▶ _Texte de l'exercice_
Arme de persuasion massive

Le Prix Nobel de la paix 2005 veut convaincre les États-Unis et la Russie de décréter un moratoire sur les essais nucléaires.

Publié le 5 mars 2006 Lecture : 5 minutes.

Mohamed el-Baradei ne déjeune presque jamais en ville et ne s’intéresse guère à ce qu’il y a dans son assiette. Il avoue se contenter le plus souvent d’un sandwich au thon et d’un fromage frais, qu’il mange rapidement dans son bureau, au siège de l’Agence internationale de l’énergie atomique (AIEA), à Vienne. À l’évidence, cet Égyptien de 63 ans, directeur général de l’Agence depuis 1997, est tout entier absorbé par sa mission : éviter au monde une apocalypse nucléaire.
Aujourd’hui pourtant, il a accepté notre invitation. Nous arrivons au Vestibül, un restaurant viennois à la mode. La salle est ornée de colonnes de marbre et des armes de l’empereur François-Joseph, qui, naguère, l’utilisa pour des dîners privés. À la table principale je préfère une alcôve. Rien de tel qu’un endroit plus discret, me dis-je, pour évaluer le degré du risque nucléaire et pour déterminer si ce juriste grand et élégant est bien l’homme de la situation.
Baradei commence par évoquer les dîners qu’il fréquentait dans les années 1980, au temps où il enseignait à l’université de New York. « ufs gras au bacon ! déclame-t-il. Plus personne ne fait attention aux matières grasses et au cholestérol ! Je prendrai un pastrami ou du corned-beef. » Finalement, il optera pour un bouillon et un steak de thon.

▶ _Données sources_
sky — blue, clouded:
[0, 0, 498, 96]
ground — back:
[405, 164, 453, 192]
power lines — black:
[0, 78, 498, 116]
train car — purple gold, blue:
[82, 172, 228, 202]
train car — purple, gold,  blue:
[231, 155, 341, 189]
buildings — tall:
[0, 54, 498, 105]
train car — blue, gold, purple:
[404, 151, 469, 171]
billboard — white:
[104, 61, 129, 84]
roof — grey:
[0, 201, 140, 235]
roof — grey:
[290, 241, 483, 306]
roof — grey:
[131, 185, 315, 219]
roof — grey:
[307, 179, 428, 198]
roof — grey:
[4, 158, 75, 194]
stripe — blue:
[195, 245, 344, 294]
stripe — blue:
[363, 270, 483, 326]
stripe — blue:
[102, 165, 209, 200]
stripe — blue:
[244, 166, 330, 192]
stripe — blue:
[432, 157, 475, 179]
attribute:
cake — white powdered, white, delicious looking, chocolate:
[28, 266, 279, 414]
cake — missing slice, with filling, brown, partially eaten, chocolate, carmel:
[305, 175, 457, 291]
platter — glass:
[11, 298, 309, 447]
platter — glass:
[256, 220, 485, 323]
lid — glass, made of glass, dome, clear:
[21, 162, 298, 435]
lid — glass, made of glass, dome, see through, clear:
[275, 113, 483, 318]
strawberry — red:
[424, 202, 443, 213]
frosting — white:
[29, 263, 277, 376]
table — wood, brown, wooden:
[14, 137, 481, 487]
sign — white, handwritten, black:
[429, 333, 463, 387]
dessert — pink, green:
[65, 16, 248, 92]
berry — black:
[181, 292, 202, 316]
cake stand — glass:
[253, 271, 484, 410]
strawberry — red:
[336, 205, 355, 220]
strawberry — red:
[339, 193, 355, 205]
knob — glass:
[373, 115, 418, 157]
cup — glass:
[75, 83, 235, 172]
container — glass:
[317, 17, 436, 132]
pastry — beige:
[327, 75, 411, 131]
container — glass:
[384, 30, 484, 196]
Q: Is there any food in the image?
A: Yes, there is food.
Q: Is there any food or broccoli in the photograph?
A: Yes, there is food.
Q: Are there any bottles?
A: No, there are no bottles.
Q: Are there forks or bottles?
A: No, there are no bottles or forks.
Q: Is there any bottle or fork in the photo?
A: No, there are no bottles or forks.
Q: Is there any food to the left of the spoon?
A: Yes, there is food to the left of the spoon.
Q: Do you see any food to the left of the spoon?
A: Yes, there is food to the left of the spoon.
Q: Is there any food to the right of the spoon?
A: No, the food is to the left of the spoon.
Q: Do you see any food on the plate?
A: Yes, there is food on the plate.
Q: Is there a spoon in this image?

▶ _Exercices_
a – D'après l'article sur Mohamed el-Baradei, depuis quelle année dirige-t-il l'Agence internationale de l'énergie atomique ?
b – Résumez en deux phrases l'article sur Mohamed el-Baradei.

▶ _Corrigé_
a – Depuis 1997.

b – Mohamed el-Baradei, Égyptien de 63 ans qui dirige l'AIEA depuis 1997, mange d'ordinaire rapidement dans son bureau à Vienne, tout absorbé par sa mission d'éviter au monde une apocalypse nucléaire. Il accepte pourtant une invitation au Vestibül, un restaurant viennois à la mode, où il évoque les dîners qu'il fréquentait à New York dans les années 1980 avant de choisir un bouillon et un steak de thon.